Il miracolo è però che questo disastro avvenga dentro il perimetro aureo della letteratura. C’è qualcosa di stoico, di commovente in questo scrittore di successo – ricco, talentuoso, affascinante – che anche dopo la caduta di tutte le difese continua a contrapporre al male la posa della poesia, la formula dell’arte fuori tempo massimo e al di là di ogni ragionevole considerazione, aspirando a un cambio di paradigma che non gli riesce mai. Yoga è in fondo la formidabile stenografia di un fallimento. Ma un fallimento che coincide – per quel che può valere – con una vittoria della letteratura. La letteratura come siamo abituati a intenderla: tenace, instancabile atto di sublimazione; tentativo più o meno disperato di trasformare la rozza macelleria del mondo in conoscenza e bellezza.
«Col patire, il capire», scrive Eschilo nell’Orestea, pronunciando la descrizione più netta del pensiero tragico: la sofferenza come percorso necessario perché la verità si manifesti. «Col patire, il capire»: ecco il messaggio più profondo di Yoga, un libro che fin dal titolo usa le sapienze orientali per denunciare il più occidentale dei processi: il dolore come strada per una verità di sé.
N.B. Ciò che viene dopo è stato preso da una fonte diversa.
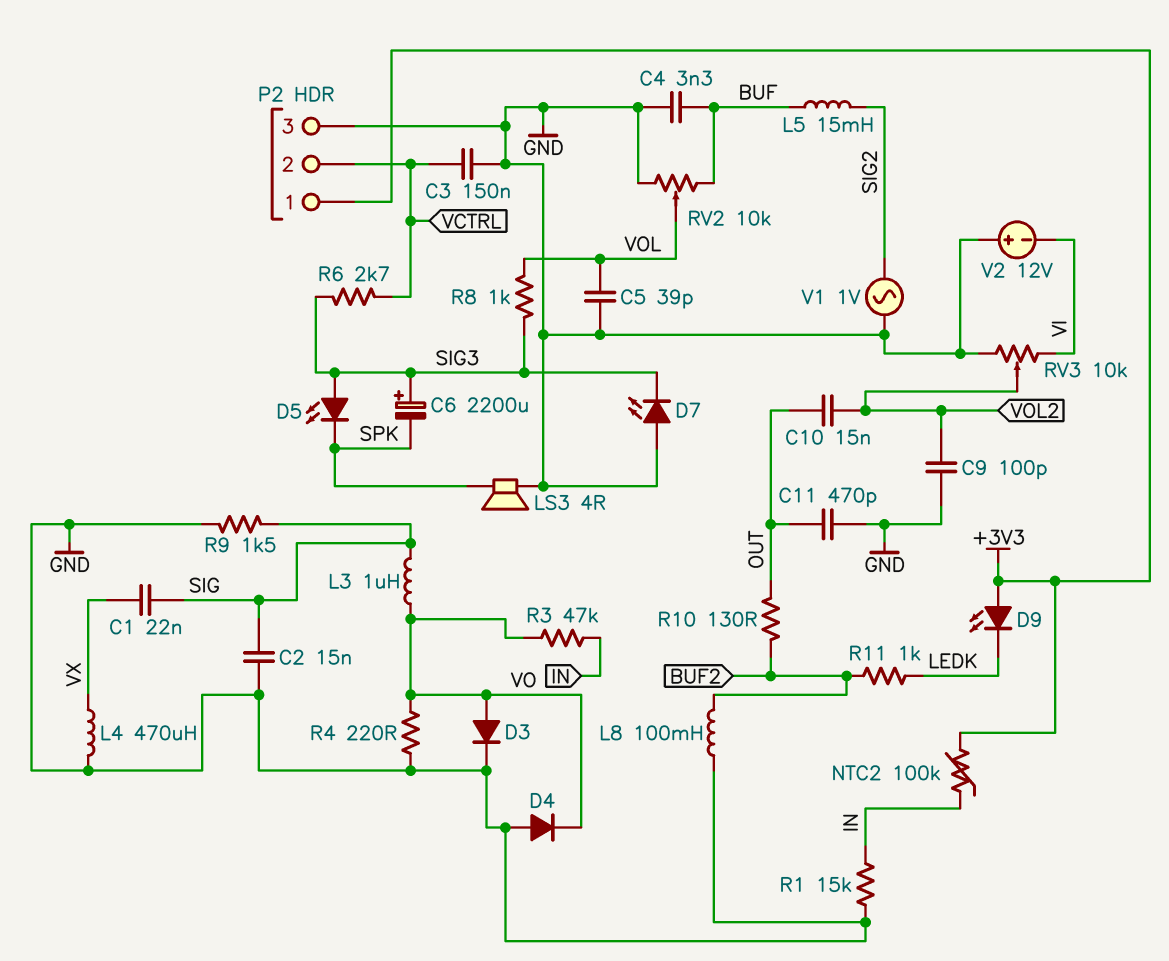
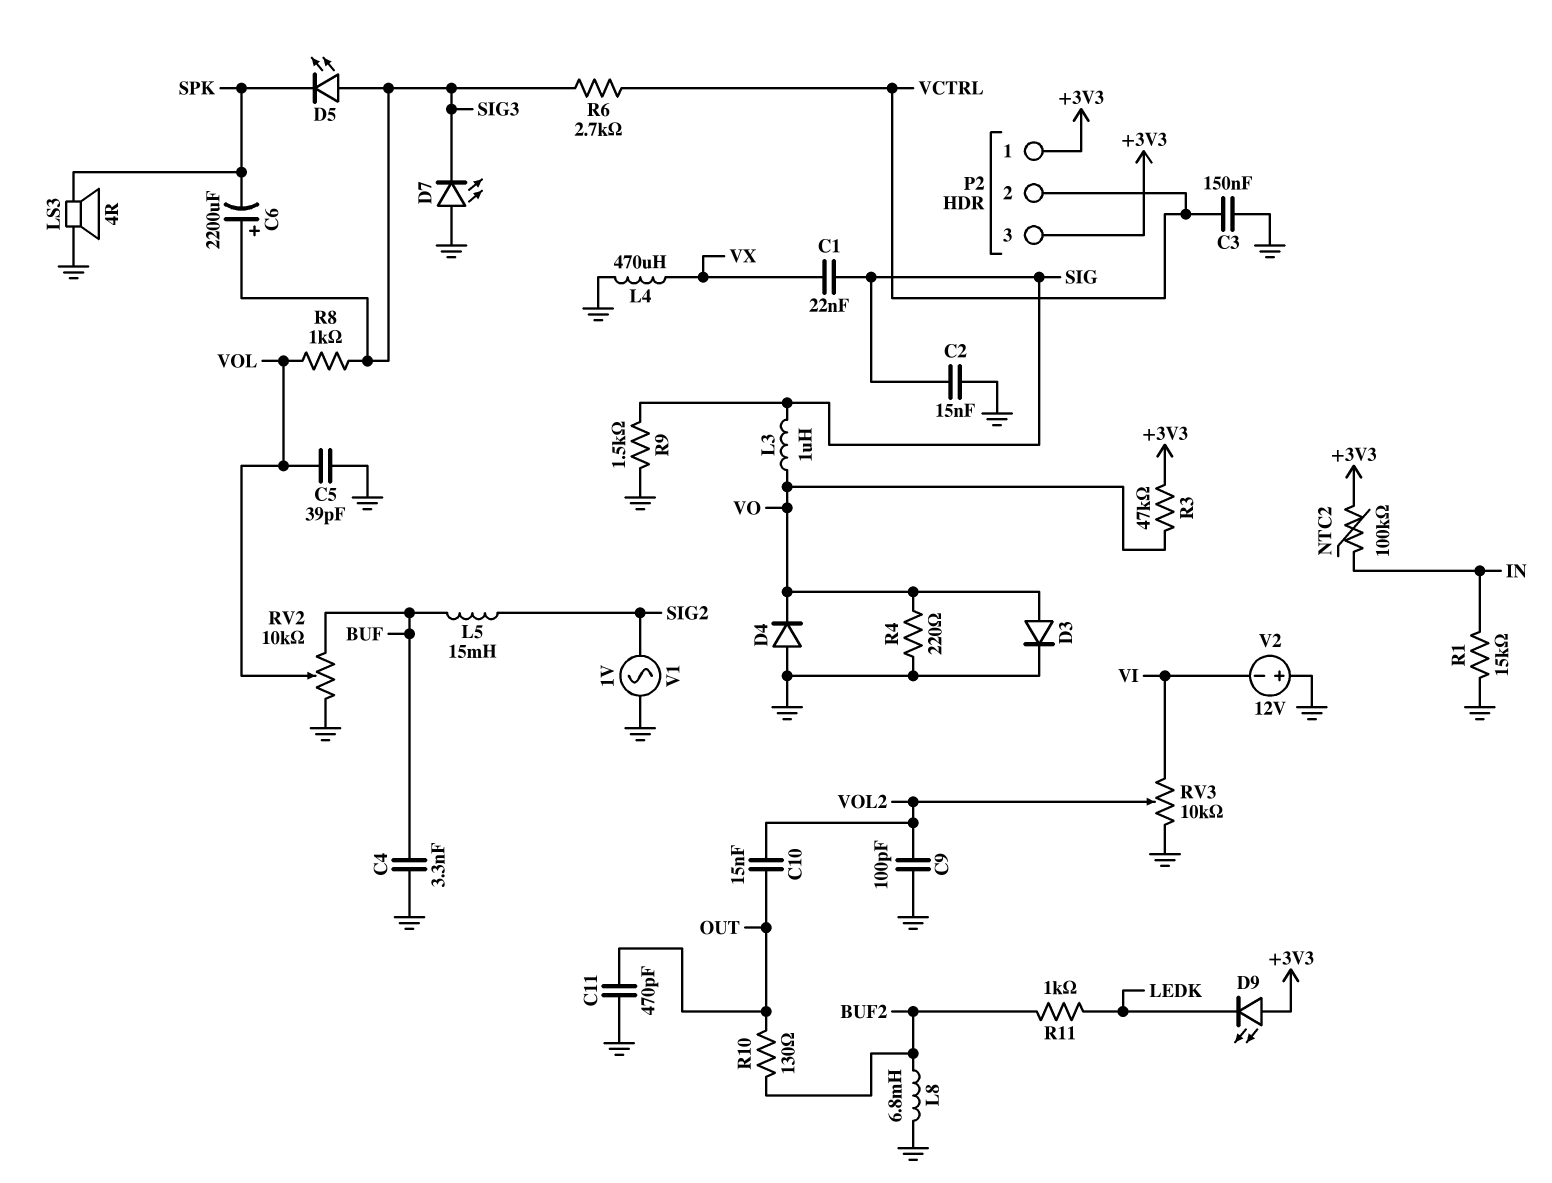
L8: 100mH (BUF2, GND) -> 6.8mH (BUF2, GND)
P2 pin 3: GND -> +3V3
R3: 47k (IN, VO) -> 47k (+3V3, VO)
In questo senso, Carrère non poteva consegnarci un libro più sincero: il tentativo impossibile di avvicinarsi al nucleo terribile delle cose, come un insetto alla lanterna, senza disgregarsi. Il fallimento del «libricino arguto e accattivante» sullo yoga si risolve in un libro sul potere della letteratura e dell’arte: sopravvivere nel mistero doloroso dell’essere con le armi dello stile, mantenere alto lo sguardo della meraviglia.